One of my most poignant memories of that trip was of the day we delivered the medical supplies we carried to the island in our luggage to a children's cancer clinic in Havana. The heads of a number of young patients were heavily bandaged and we were told that removing an eye was the only recourse that doctors had for treating certain cancers. The children clutched the little stuffed animals that we gave them while their mothers sat silently on hard folding chairs next to their beds. That same day we went to a ration store that had practically nothing on its shelves.

In November of 1956, Fidel Castro and a group of 81 rebels, among them his brother Raul and a young Argentinian doctor named Che Guevara, departed from Mexico on a leaky 60-foot cabin cruiser.

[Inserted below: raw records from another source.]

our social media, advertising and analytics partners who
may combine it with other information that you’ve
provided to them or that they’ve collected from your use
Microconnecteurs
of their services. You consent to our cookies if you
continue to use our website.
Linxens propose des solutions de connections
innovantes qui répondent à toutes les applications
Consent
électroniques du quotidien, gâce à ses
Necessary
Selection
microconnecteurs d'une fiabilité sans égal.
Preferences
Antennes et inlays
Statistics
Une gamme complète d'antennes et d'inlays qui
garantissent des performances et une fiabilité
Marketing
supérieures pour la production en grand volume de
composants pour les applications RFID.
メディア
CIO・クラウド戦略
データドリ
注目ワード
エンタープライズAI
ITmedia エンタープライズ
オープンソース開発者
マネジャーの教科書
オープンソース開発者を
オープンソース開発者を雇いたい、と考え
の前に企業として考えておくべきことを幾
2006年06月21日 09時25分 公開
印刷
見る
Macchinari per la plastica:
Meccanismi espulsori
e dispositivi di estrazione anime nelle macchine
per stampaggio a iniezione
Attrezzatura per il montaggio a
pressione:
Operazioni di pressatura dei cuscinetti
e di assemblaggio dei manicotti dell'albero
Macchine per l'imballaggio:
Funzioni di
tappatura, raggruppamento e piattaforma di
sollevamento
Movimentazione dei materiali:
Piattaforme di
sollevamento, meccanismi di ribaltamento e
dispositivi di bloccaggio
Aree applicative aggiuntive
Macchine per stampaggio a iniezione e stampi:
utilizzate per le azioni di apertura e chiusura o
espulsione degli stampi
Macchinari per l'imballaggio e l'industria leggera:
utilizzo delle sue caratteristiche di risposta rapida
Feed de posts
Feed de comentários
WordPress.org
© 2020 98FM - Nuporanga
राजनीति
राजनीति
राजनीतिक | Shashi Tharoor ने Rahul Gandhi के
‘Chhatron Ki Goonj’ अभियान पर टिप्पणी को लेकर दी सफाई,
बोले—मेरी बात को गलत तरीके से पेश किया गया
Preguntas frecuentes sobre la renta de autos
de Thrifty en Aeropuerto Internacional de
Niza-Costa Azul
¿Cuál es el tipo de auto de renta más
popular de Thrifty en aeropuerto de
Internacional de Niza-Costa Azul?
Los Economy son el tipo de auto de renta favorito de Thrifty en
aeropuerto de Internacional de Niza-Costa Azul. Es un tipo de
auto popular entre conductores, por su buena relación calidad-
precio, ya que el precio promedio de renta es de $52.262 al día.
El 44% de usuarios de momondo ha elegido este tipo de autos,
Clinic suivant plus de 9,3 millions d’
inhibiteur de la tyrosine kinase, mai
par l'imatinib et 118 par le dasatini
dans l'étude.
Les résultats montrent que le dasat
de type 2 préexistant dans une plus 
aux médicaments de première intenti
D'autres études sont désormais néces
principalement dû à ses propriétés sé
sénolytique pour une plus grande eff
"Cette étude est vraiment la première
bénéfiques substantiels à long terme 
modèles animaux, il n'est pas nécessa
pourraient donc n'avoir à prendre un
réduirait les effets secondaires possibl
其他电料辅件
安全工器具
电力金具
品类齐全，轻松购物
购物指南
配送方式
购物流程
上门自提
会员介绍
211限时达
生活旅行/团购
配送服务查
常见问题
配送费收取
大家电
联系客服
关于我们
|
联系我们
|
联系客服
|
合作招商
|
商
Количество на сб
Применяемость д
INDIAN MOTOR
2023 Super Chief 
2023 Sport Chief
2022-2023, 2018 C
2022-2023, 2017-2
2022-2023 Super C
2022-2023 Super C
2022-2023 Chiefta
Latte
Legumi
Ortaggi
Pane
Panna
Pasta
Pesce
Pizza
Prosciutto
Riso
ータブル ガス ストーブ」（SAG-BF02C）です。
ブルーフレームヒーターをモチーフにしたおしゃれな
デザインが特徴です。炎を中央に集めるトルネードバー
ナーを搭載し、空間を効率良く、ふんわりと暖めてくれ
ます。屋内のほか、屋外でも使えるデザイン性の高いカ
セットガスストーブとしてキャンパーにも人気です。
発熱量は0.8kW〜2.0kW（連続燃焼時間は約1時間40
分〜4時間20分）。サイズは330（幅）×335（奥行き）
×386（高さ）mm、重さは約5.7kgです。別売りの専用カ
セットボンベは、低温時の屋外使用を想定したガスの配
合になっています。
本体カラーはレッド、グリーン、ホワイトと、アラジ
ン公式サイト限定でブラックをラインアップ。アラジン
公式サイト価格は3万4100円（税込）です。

Two weeks later they landed on Cuba’s southern coast and from there revived the revolt against the authoritarian regime of Cuban President Fulgencio Batista that had been quelled three years earlier. Castro and the surviving rebels of that failed attempt were jailed. “Condemn me, it does not matter. History will absolve me,” he famously stated at the conclusion of his trial.

Castro’s second attempt at ousting the cruel and corrupt Batista succeeded but his promise of holding free and fair elections was never fulfilled. Political opponents were summarily executed, personal property was seized, industry was nationalized and a one-party socialist state was created. In response, the United States instituted a trade embargo that continues to this day.

There are those who maintain that the embargo is the root cause of Cuba’s continued economic problems. They argue that the embargo should be lifted and I agree that it should. But we must also remember that it was Castro’s policies that instigated the embargo and it’s the stubborn adherence to these failed policies that is perpetuating the appalling economic condition of common Cuban people.

When viewed in that light it must be argued that Castro’s revolution failed and it is in that light that Fidel Castro’s historical legacy must ultimately be judged.